The kernel grants a Resource to another Process by using this procedure:
The kernel grants a Resource to another Process by using this procedure (`GRANT_RESOURCE`):
* Validates that the `resourceId` matches the mapped in `resourceAddress` and otherwise fails with `INVALID_SOURCE`.
* Validates that the current Process owns the given Resource.
* Validates that the `processId` is a valid process otherwise fails with `INVALID_TARGET`.
* Validates that the `targetResourceAddress` is pointing to a valid and empty page table entry that is owned by the target Process. Otherwise fails with `INVALID_TARGET`.
* Writes the page table entry in the target Process to point to the same physical address as `resourceAddress` but without the `Owner` flag and with the `Grant` flag.
* Returns `SUCCESS` to the original calling Process.
The kernel revokes a Resource from another Process by using this procedure (`REVOKE_RESOURCE`):
* Validates that the `resourceId` matches the mapped in `resourceAddress` and otherwise fails with `INVALID_SOURCE`.
* Validates that the current Process owns the given Resource.
* Validates that the `processId` is a valid process otherwise fails with `INVALID_TARGET`.
* Validates that the `targetResourceAddress` is pointing to a valid page table entry that is owned by the target Process and points to the given Resource.
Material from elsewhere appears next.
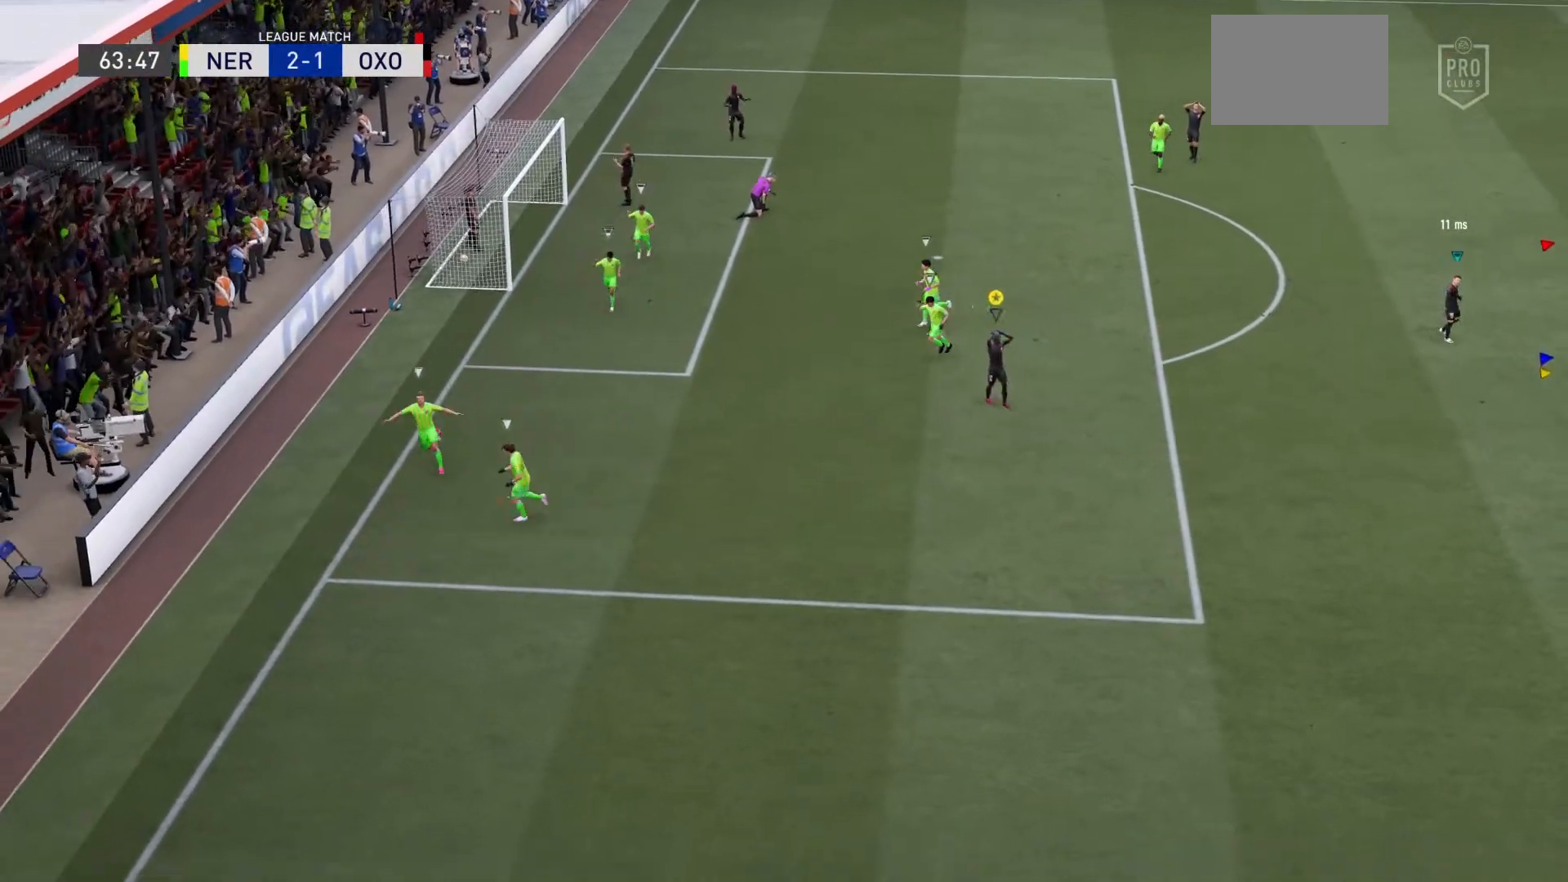
{"buttons": [], "left_stick": "center", "events": []}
Otherwise fails with `INVALID_TARGET`.
* Voids the page table entry in the target Process.
* Returns `SUCCESS` to the original calling Process.
The kernel changes ownership of a Resource by using this procedure (`CHOWN_RESOURCE`):
* Validates that the `resourceId` matches the mapped in `resourceAddress` and otherwise fails with `INVALID_SOURCE`.
* Validates that the current Process owns the given Resource.
* Validates that the `processId` is a valid process otherwise fails with `INVALID_TARGET`.
* Validates that the `targetResourceAddress` is pointing to a valid page table entry that is owned by the target Process and points to the given Resource. Otherwise fails with `INVALID_TARGET`.
* Atomically swaps the page table entries. Failing atomicity, it can set the `Grant` bit and clear the `Owner` in the calling Process and then set the `Owner` bit and clear the `Grant` bit on the target Process.
* Returns `SUCCESS` to the original calling Process.